§ **What to produce**
Copy all of the records below word for word, leaving out the pictures.

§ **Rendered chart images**
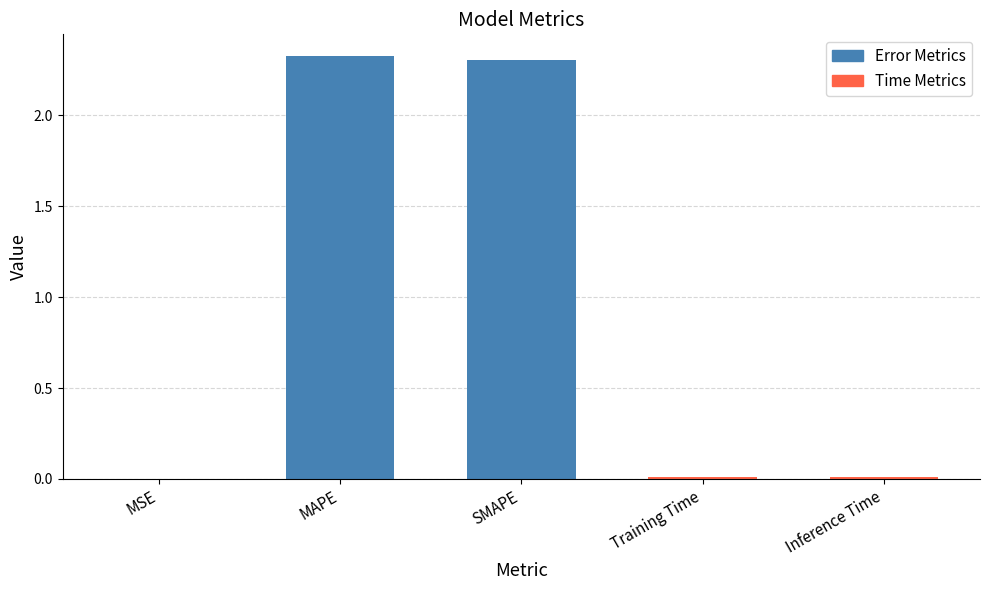

Which has a higher value, SMAPE or Training Time?

SMAPE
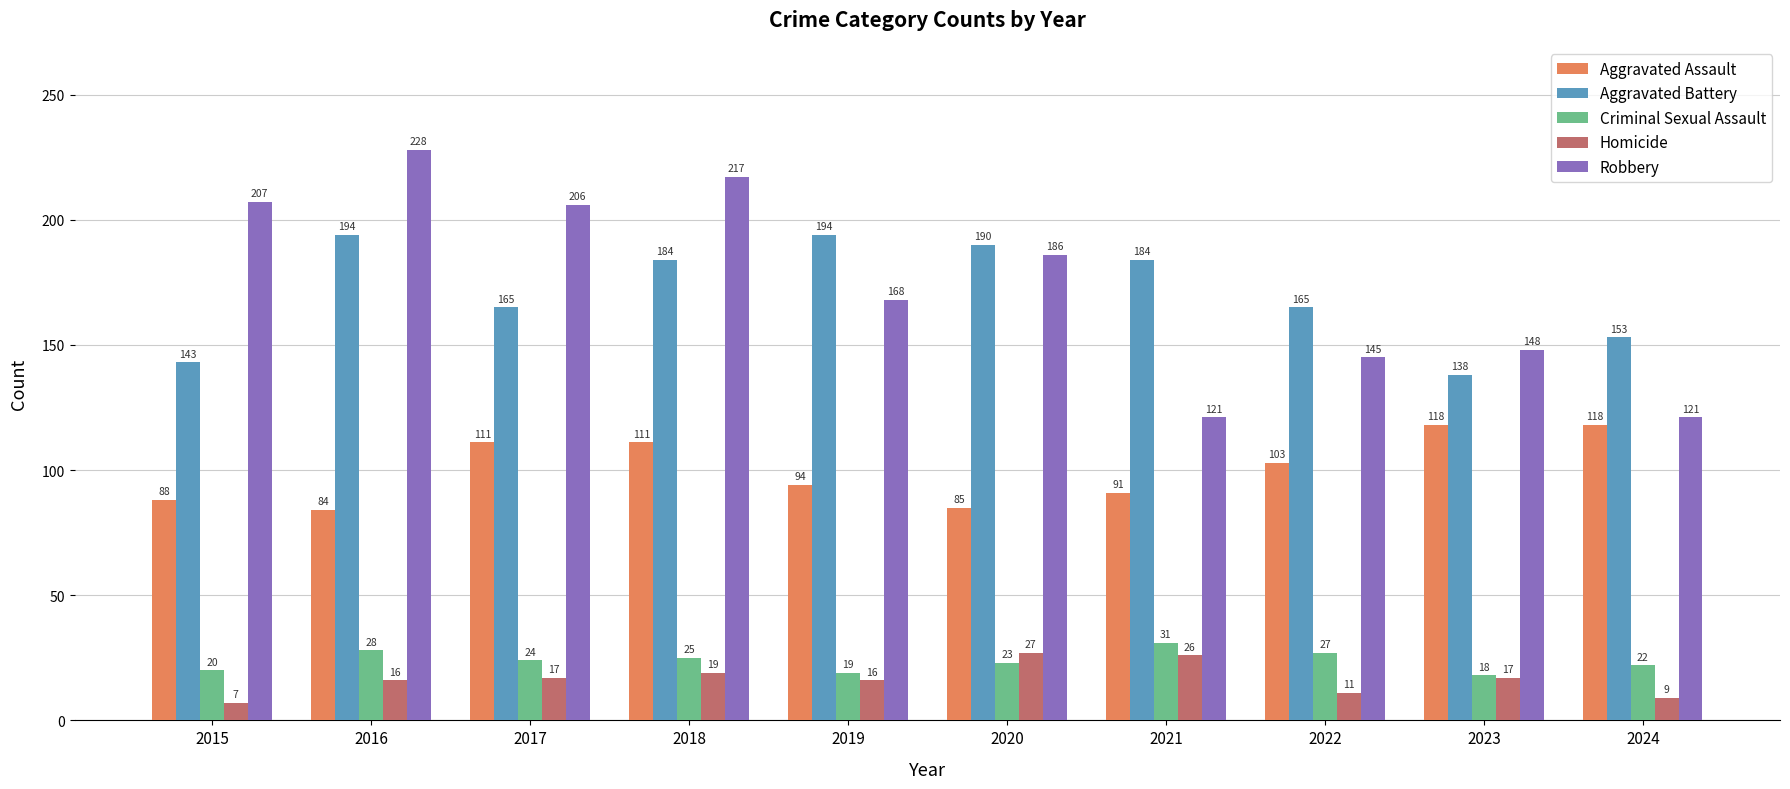

What is the total value across all series at 2024?

423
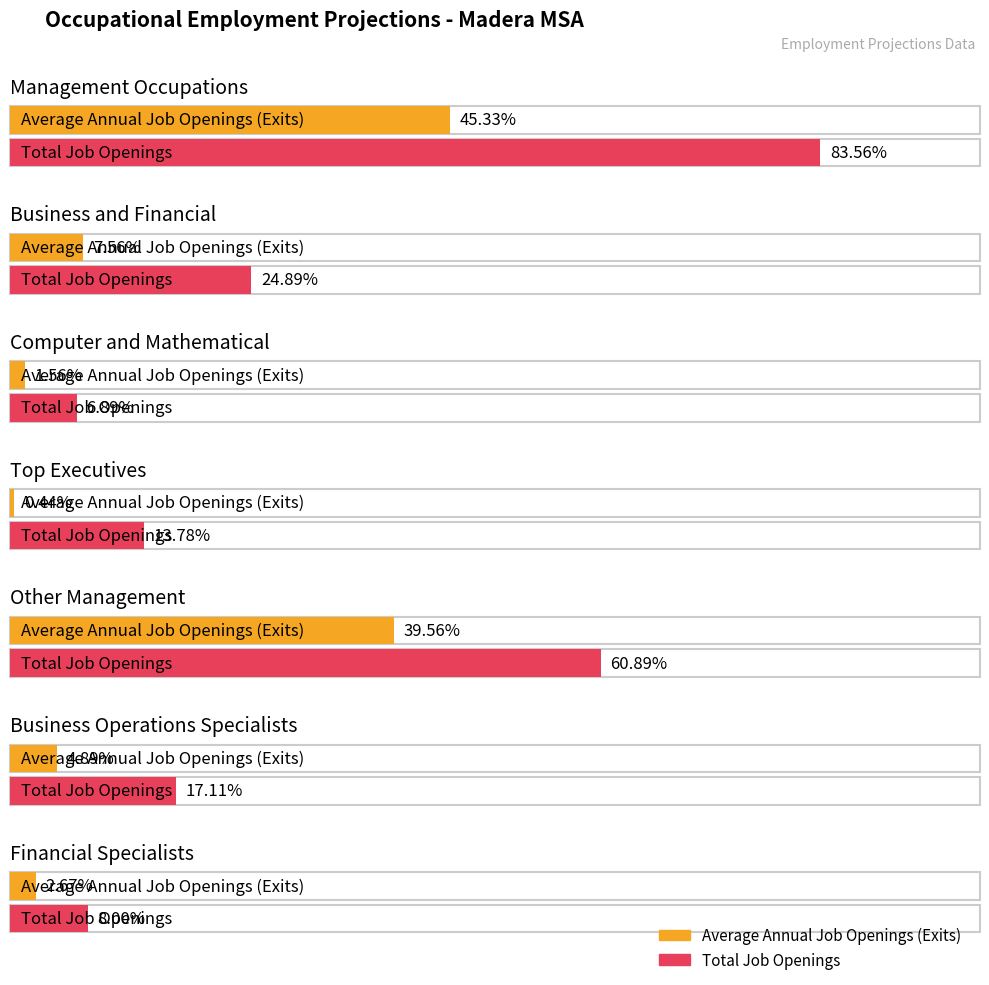

Reading left to right, what are all the values shown in this chart?

Average Annual Job Openings (Exits): Management Occupations=204	Business and Financial=34	Computer and Mathematical=7	Top Executives=2	Other Management=178	Business Operations Specialists=22	Financial Specialists=12
Total Job Openings: Management Occupations=376	Business and Financial=112	Computer and Mathematical=31	Top Executives=62	Other Management=274	Business Operations Specialists=77	Financial Specialists=36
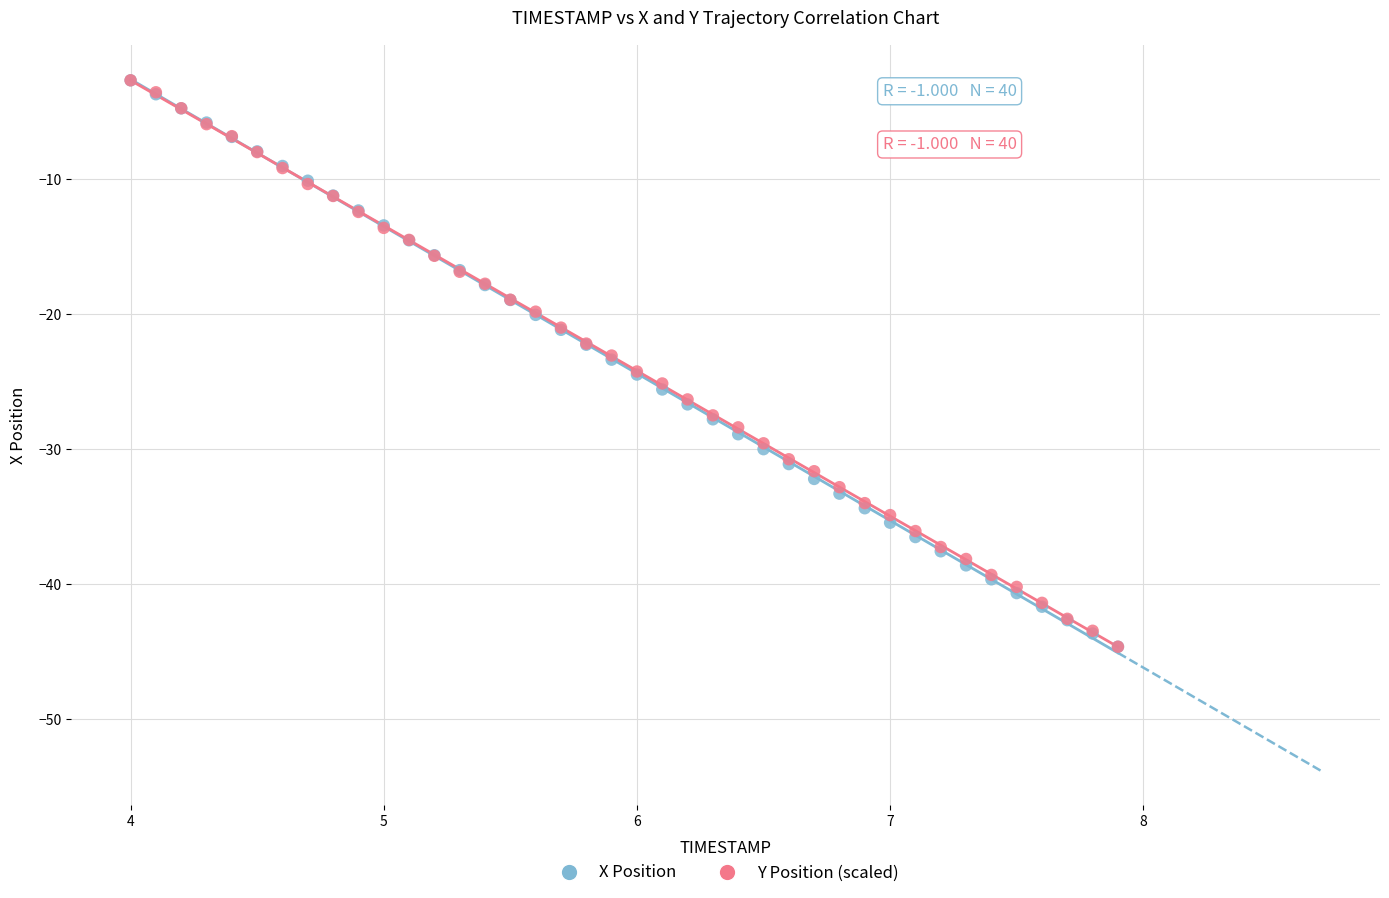

What are all the series names shown in the legend?

X Position, Y Position (scaled)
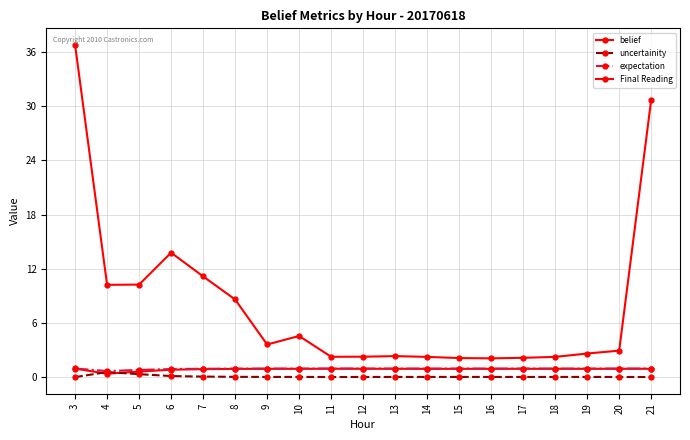

Which label corresponds to the smallest value in the chart?

3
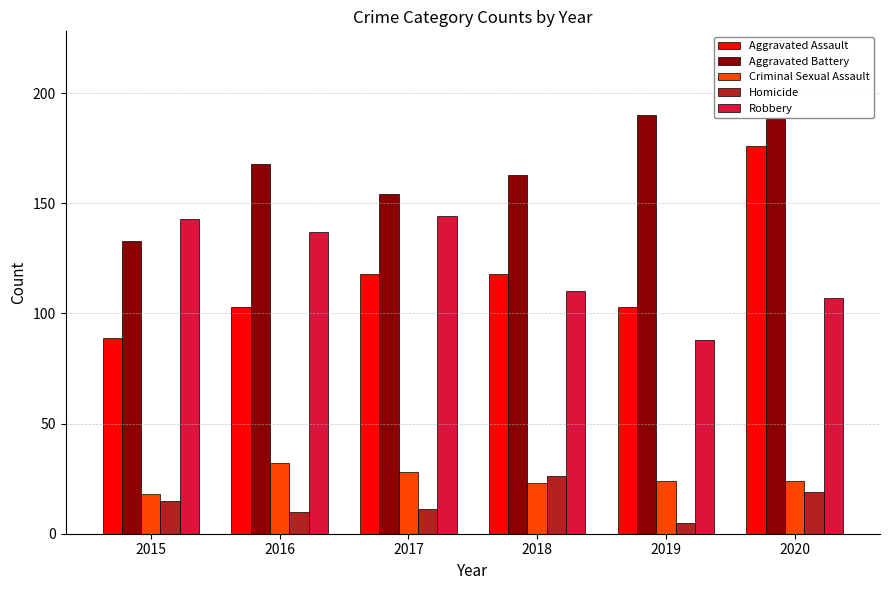

What is the value of the Aggravated Battery bar at the 5th from the left?

190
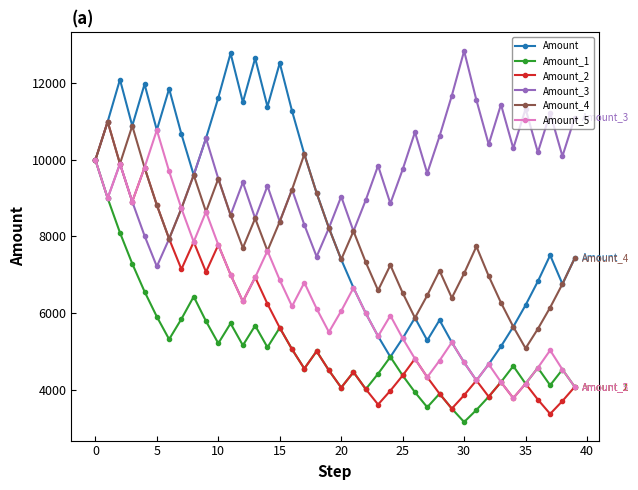

Which series has the widest spread of values?

Amount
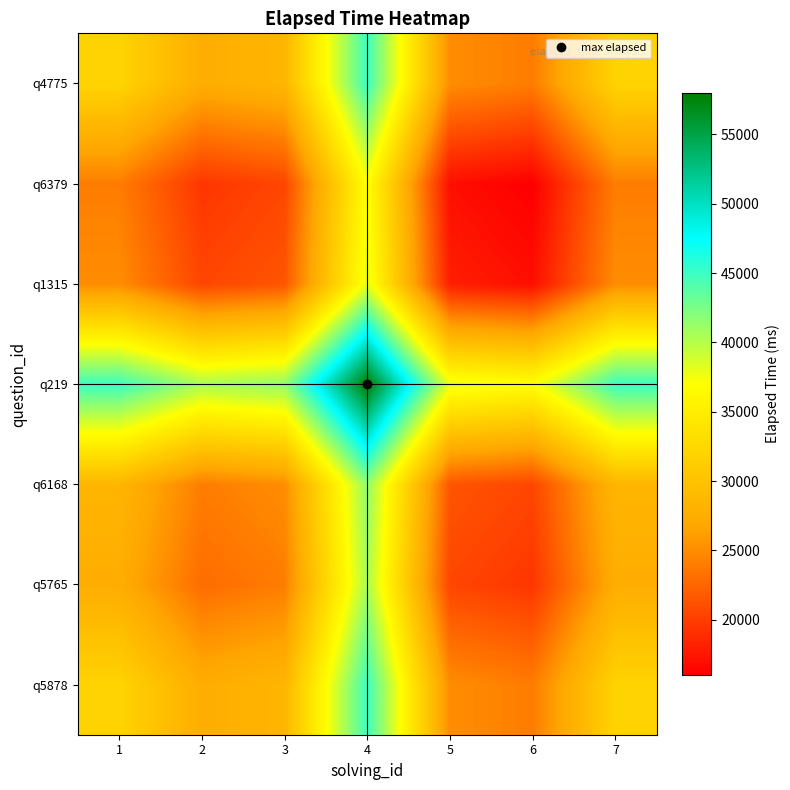

At which category is the sum across all series the highest?

4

§ **Your response**
Which has a higher value, SMAPE or Training Time?

SMAPE

What is the total value across all series at 2024?

423

Reading left to right, what are all the values shown in this chart?

Average Annual Job Openings (Exits): Management Occupations=204	Business and Financial=34	Computer and Mathematical=7	Top Executives=2	Other Management=178	Business Operations Specialists=22	Financial Specialists=12
Total Job Openings: Management Occupations=376	Business and Financial=112	Computer and Mathematical=31	Top Executives=62	Other Management=274	Business Operations Specialists=77	Financial Specialists=36

What are all the series names shown in the legend?

X Position, Y Position (scaled)

Which label corresponds to the smallest value in the chart?

3

What is the value of the Aggravated Battery bar at the 5th from the left?

190

Which series has the widest spread of values?

Amount

At which category is the sum across all series the highest?

4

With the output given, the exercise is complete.